Though– let’s be honest– none of us who hang around it can claim to be a Stein or a Hemingway, our Shakespeare and Company does play a similar role in the Anglophone community. No, they don’t lend out their books, you must buy them, but they will buy your old ones, or let you trade them in for something of equal value. You can attend readings, and have a glass of wine on the house; and you can sit in the upstairs library (The Sylvia Beach Memorial Library) and treat it as your own reading room. On a recent visit to the shop for a reading, I sat, antisocially, in the upstairs room, where the speakers’ voices are piped in via the sound system. My mind wandering from the reading, I made a catalog of the books on the wall next to me. Here they are:

The Pig in the Barber Shop
The Bishop’s Jaegers
I Capture the Castle
Herrold’s Leap
Topper Takes a Trip
Rain in the Doorway
Shelter Bay
The Stray Lamb
Peregrine Pickle (volume 1)
Humphrey Clinker
The Adventures of Sir Launcelot Greaves
The Conscience of the Rich
The Mandelbaum Gate
These Lovers Fled Away
Wolf Solnet

This list, for me, testifies to George Whitman’s most salient qualities: he was a generous and eccentric hoarder. Judging from the contents of the library, no books are turned away (expect, perhaps, for books about the shop, of which I can think of at least one that was banned when it first came out). George’s Shakespeare and Company goes beyond the standards of a “good bookshop,” the defining aspects of which, for me, include being well-curated, able to surprise me with the right book at the right moment; reliable, with a solid backlist; and not outrageously expensive. George’s vision for Shakespeare and Company was to make all of this readily available in his "rag and bone shop of the heart." But because of his particular genius, he created a space that was so much more than just a shop: it was an experience. Many people today are quoting the lines that are prominently displayed in the shop: “Be not inhospitable to strangers, for they may be angels in disguise.” A self-proclaimed “tramp,” George Whitman welcomed all those who tramped through his doorway. He presided over a community, and we are sad to see him go.
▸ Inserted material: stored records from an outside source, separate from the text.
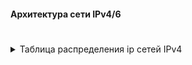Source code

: #### Архитектура сети IPv4/6  
#  






<details>
  <summary>Таблица распределения ip сетей IPv4</summary>

|location        | network | prefix| comments|
|:-----------:|:--------:|:---------------:|:-------------:|
|AS1001|10.10.1.0|24||
||10.10.1.0|30|R14-R19|
||10.10.1.4|30|R14-R12|
||10.10.1.8|30|R14-R13|
||10.10.1.12|30|R14-R22|
||10.10.1.16|30|R15-R12|
||10.10.1.20|30|R15-R13|
||10.10.1.24|30|R15-R20|
||10.10.1.28|30|R15-R21|
||10.10.1.32|30|R12-SW4|
||10.10.1.36|30|R12-SW5|
||10.10.1.40|30|R13-SW4|
||10.10.1.44|30|R13-SW5|
||10.10.1.48|29|switches vlan10|
||10.10.1.56|30|VPC1|
||10.10.1.60|30|VPC7|
|AS101|10.10.2.0|24||
||10.10.2.0|30|R22-R23|
||10.10.2.4|30|R22-R21|
|AS301|10.10.3.0|24||
||10.10.3.0|30|R21-R24|
|AS520|10.10.4.0|24||
||10.10.4.0|30|R23-R24|
||10.10.4.4|30|R23-R25|
||10.10.4.8|30|R24-R26|
||10.10.4.12|30|R25-R26|
|Лабытнанги|10.10.4.16|30|R25-R27|
|Чукордах|10.10.4.20|30|R25-R28|
||10.10.4.24|30|R26-R28|
||10.10.4.28|30|R28-SW29|
||10.10.4.32|30|VPC30|
||10.10.4.36|30|VPC31|
|AS2042|10.10.5.0|24|R18-R17|
||10.10.5.4|30|R18-R16|
||10.10.5.8|30|R18-R24|
||10.10.5.12|30|R18-R26|
||10.10.5.16|30|R17-SW9|
||10.10.5.20|30|R17-SW10|
||10.10.5.24|30|R16-SW9|
||10.10.5.28|30|R16-SW10|
||10.10.5.32|30|R16-R32|
||10.10.5.36|30|VPC8|
||10.10.5.40|30|VPC|

   </details>
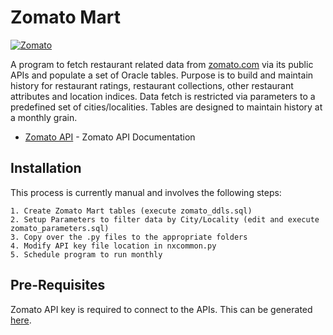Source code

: # Zomato Mart
 [![Zomato](https://b.zmtcdn.com/images/logo/zomato_logo.svg)](http://www.zomato.com)

A program to fetch restaurant related data from [zomato.com](https://www.zomato.com) via its public APIs and populate a set of Oracle tables. Purpose is to build and maintain history for restaurant ratings, restaurant collections, other restaurant attributes and location indices. Data fetch is restricted via parameters to a predefined set of cities/localities. Tables are designed to maintain history at a monthly grain. 

* [Zomato API](https://developers.zomato.com/api) - Zomato API Documentation

Installation
------------
This process is currently manual and involves the following steps:

    1. Create Zomato Mart tables (execute zomato_ddls.sql)
    2. Setup Parameters to filter data by City/Locality (edit and execute zomato_parameters.sql)
    3. Copy over the .py files to the appropriate folders
    4. Modify API key file location in nxcommon.py
    5. Schedule program to run monthly

Pre-Requisites
------------
Zomato API key is required to connect to the APIs. This can be generated [here](https://developers.zomato.com/api).
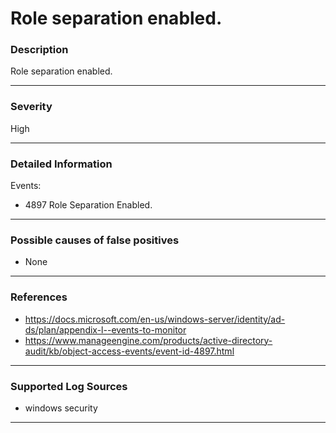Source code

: # Role separation enabled.
### Description

Role separation enabled.

-------------------
### Severity

High

-------------------

### Detailed Information

Events:
  - 4897 Role Separation Enabled.

-------------------
### Possible causes of false positives

- None

-------------------

### References

- https://docs.microsoft.com/en-us/windows-server/identity/ad-ds/plan/appendix-l--events-to-monitor 
- https://www.manageengine.com/products/active-directory-audit/kb/object-access-events/event-id-4897.html

-------------------
### Supported Log Sources

- windows security

-------------------

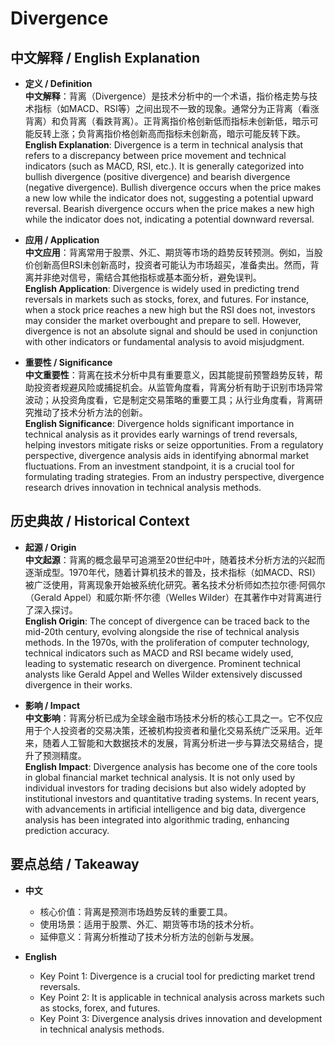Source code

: # Divergence

## 中文解释 / English Explanation

* **定义 / Definition**  
  **中文解释**：背离（Divergence）是技术分析中的一个术语，指价格走势与技术指标（如MACD、RSI等）之间出现不一致的现象。通常分为正背离（看涨背离）和负背离（看跌背离）。正背离指价格创新低而指标未创新低，暗示可能反转上涨；负背离指价格创新高而指标未创新高，暗示可能反转下跌。  
  **English Explanation**: Divergence is a term in technical analysis that refers to a discrepancy between price movement and technical indicators (such as MACD, RSI, etc.). It is generally categorized into bullish divergence (positive divergence) and bearish divergence (negative divergence). Bullish divergence occurs when the price makes a new low while the indicator does not, suggesting a potential upward reversal. Bearish divergence occurs when the price makes a new high while the indicator does not, indicating a potential downward reversal.

* **应用 / Application**  
  **中文应用**：背离常用于股票、外汇、期货等市场的趋势反转预测。例如，当股价创新高但RSI未创新高时，投资者可能认为市场超买，准备卖出。然而，背离并非绝对信号，需结合其他指标或基本面分析，避免误判。  
  **English Application**: Divergence is widely used in predicting trend reversals in markets such as stocks, forex, and futures. For instance, when a stock price reaches a new high but the RSI does not, investors may consider the market overbought and prepare to sell. However, divergence is not an absolute signal and should be used in conjunction with other indicators or fundamental analysis to avoid misjudgment.

* **重要性 / Significance**  
  **中文重要性**：背离在技术分析中具有重要意义，因其能提前预警趋势反转，帮助投资者规避风险或捕捉机会。从监管角度看，背离分析有助于识别市场异常波动；从投资角度看，它是制定交易策略的重要工具；从行业角度看，背离研究推动了技术分析方法的创新。  
  **English Significance**: Divergence holds significant importance in technical analysis as it provides early warnings of trend reversals, helping investors mitigate risks or seize opportunities. From a regulatory perspective, divergence analysis aids in identifying abnormal market fluctuations. From an investment standpoint, it is a crucial tool for formulating trading strategies. From an industry perspective, divergence research drives innovation in technical analysis methods.

## 历史典故 / Historical Context

* **起源 / Origin**  
  **中文起源**：背离的概念最早可追溯至20世纪中叶，随着技术分析方法的兴起而逐渐成型。1970年代，随着计算机技术的普及，技术指标（如MACD、RSI）被广泛使用，背离现象开始被系统化研究。著名技术分析师如杰拉尔德·阿佩尔（Gerald Appel）和威尔斯·怀尔德（Welles Wilder）在其著作中对背离进行了深入探讨。  
  **English Origin**: The concept of divergence can be traced back to the mid-20th century, evolving alongside the rise of technical analysis methods. In the 1970s, with the proliferation of computer technology, technical indicators such as MACD and RSI became widely used, leading to systematic research on divergence. Prominent technical analysts like Gerald Appel and Welles Wilder extensively discussed divergence in their works.

* **影响 / Impact**  
  **中文影响**：背离分析已成为全球金融市场技术分析的核心工具之一。它不仅应用于个人投资者的交易决策，还被机构投资者和量化交易系统广泛采用。近年来，随着人工智能和大数据技术的发展，背离分析进一步与算法交易结合，提升了预测精度。  
  **English Impact**: Divergence analysis has become one of the core tools in global financial market technical analysis. It is not only used by individual investors for trading decisions but also widely adopted by institutional investors and quantitative trading systems. In recent years, with advancements in artificial intelligence and big data, divergence analysis has been integrated into algorithmic trading, enhancing prediction accuracy.

## 要点总结 / Takeaway

* **中文**  
  - 核心价值：背离是预测市场趋势反转的重要工具。  
  - 使用场景：适用于股票、外汇、期货等市场的技术分析。  
  - 延伸意义：背离分析推动了技术分析方法的创新与发展。  

* **English**  
  - Key Point 1: Divergence is a crucial tool for predicting market trend reversals.  
  - Key Point 2: It is applicable in technical analysis across markets such as stocks, forex, and futures.  
  - Key Point 3: Divergence analysis drives innovation and development in technical analysis methods.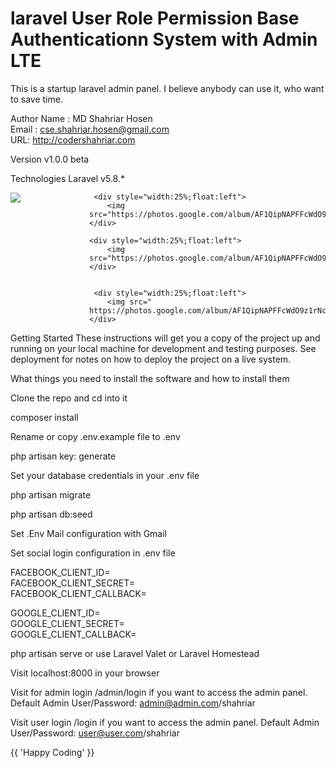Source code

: # laravel User Role Permission Base Authenticationn System with Admin LTE

This is a startup laravel admin panel. I believe anybody can use it, who want to save time.

Author
Name : MD Shahriar Hosen  <br>
Email : cse.shahriar.hosen@gmail.com  <br> 
URL: http://codershahriar.com <br>

Version
v1.0.0 beta

Technologies
Laravel v5.8.*

<div style="width:100%">
    <div style="width:25%;float:left">
        <img src="https://photos.google.com/album/AF1QipNAPFFcWdO9z1rNc5DHJ2bchT1qRyLpg_9Iojq3/photo/AF1QipPjoc7Y1jJfWIaCnfr1L3LQafCxRnt3ZZbm0y5q">
    </div>  
    
     <div style="width:25%;float:left">
        <img src="https://photos.google.com/album/AF1QipNAPFFcWdO9z1rNc5DHJ2bchT1qRyLpg_9Iojq3/photo/AF1QipOm0IGP39yW1KSwoAuopnk91b7qwViX2fsLvhaz">
    </div>
    
    <div style="width:25%;float:left">
        <img src="https://photos.google.com/album/AF1QipNAPFFcWdO9z1rNc5DHJ2bchT1qRyLpg_9Iojq3/photo/AF1QipM9rERxWvir2Fkd8RxaDACxR4EDZQHnaXLGIxrI">
    </div>
    
    
     <div style="width:25%;float:left">
        <img src=" https://photos.google.com/album/AF1QipNAPFFcWdO9z1rNc5DHJ2bchT1qRyLpg_9Iojq3/photo/AF1QipMiyh4_tqD1T1pKgbrCmyiqBU50KIt77wezQN_J">
    </div>
    
</div>



Getting Started
These instructions will get you a copy of the project up and running on your local machine for development and testing purposes. See deployment for notes on how to deploy the project on a live system.

What things you need to install the software and how to install them

Clone the repo and cd into it

composer install

Rename or copy .env.example file to .env

php artisan key: generate

Set your database credentials in your .env file

php artisan migrate

php artisan db:seed

Set .Env Mail configuration with Gmail

Set social login configuration in .env file <br>

FACEBOOK_CLIENT_ID= <br>
FACEBOOK_CLIENT_SECRET= <br>
FACEBOOK_CLIENT_CALLBACK= <br>

GOOGLE_CLIENT_ID= <br>
GOOGLE_CLIENT_SECRET= <br>
GOOGLE_CLIENT_CALLBACK= <br>

php artisan serve or use Laravel Valet or Laravel Homestead

Visit localhost:8000 in your browser

Visit for admin login /admin/login if you want to access the admin panel. Default Admin User/Password: admin@admin.com/shahriar

Visit user login /login if you want to access the admin panel. Default Admin User/Password: user@user.com/shahriar

{{ 'Happy Coding' }}  

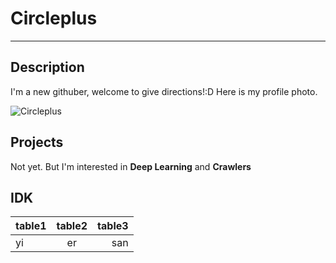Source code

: # Circleplus

---

## Description
I'm a new githuber, welcome to give directions!:D
Here is my profile photo.  

![Circleplus](https://avatars.githubusercontent.com/u/81300841?s=60&v=4)

## Projects
Not yet.
But I'm interested in **Deep Learning** and **Crawlers**


## IDK
|table1|table2|table3|
|:-----|:----:|-----:|
|yi|er|san|
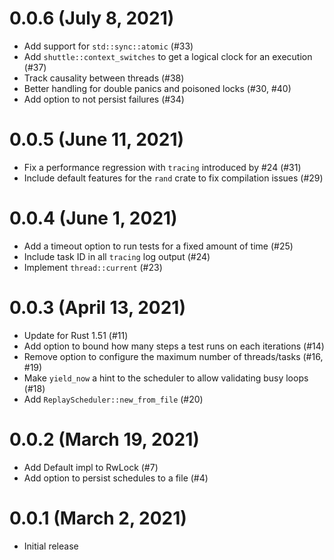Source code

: # 0.0.6 (July 8, 2021)

* Add support for `std::sync::atomic` (#33)
* Add `shuttle::context_switches` to get a logical clock for an execution (#37)
* Track causality between threads (#38)
* Better handling for double panics and poisoned locks (#30, #40)
* Add option to not persist failures (#34)

# 0.0.5 (June 11, 2021)

* Fix a performance regression with `tracing` introduced by #24 (#31)
* Include default features for the `rand` crate to fix compilation issues (#29)

# 0.0.4 (June 1, 2021)

* Add a timeout option to run tests for a fixed amount of time (#25)
* Include task ID in all `tracing` log output (#24)
* Implement `thread::current` (#23)

# 0.0.3 (April 13, 2021)

* Update for Rust 1.51 (#11)
* Add option to bound how many steps a test runs on each iterations (#14)
* Remove option to configure the maximum number of threads/tasks (#16, #19)
* Make `yield_now` a hint to the scheduler to allow validating busy loops (#18)
* Add `ReplayScheduler::new_from_file` (#20)

# 0.0.2 (March 19, 2021)

* Add Default impl to RwLock (#7)
* Add option to persist schedules to a file (#4)

# 0.0.1 (March 2, 2021)

* Initial release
And what has gone with him is another connection to our literary heritage.  It is not through nostalgia or sentimentality that I say that I sometimes have a difficult time moving forward, leaving people trapped in the fabric of the past. This is as much an intellectual difficulty as a personal one.  George is said to have met Sylvia Beach after the war, to procure her blessing on borrowing the name of her shop, and is even said to have taken some of her stock with him to the new shop. (I have never really tried to verify this. NB: I have been told in the comments that apparently George was too shy to actually ask for permission to use the name, in case Sylvia Beach said no. And then Jeanette Winterson claims that Sylvia Beach came to the shop with Lawrence Durrell in 1958 and formally bequeathed George the name. Who knows what's true? George would often embellish for effect.) By virtue of having met Beach, and Anais Nin, and Henry Miller, and many others, he symbolized a link with this storied past, when even if the plumbing was sketchy, the exchange rate was favorable, you couldn’t cross the Boulevard Montparnasse without tripping over a Russian painter, and the Left Bank was cheap enough for artists. It was meaningful to have, upstairs at Shakespeare and Company, the living link to that period. The literary modernist era is said to have ended in 1941, with the deaths of Virginia Woolf and James Joyce. But in fact, it ends today, with the passing of George Whitman. I'm sure I speak for all of us when I wish Sylvia and David and everyone at the shop my deepest sympathies.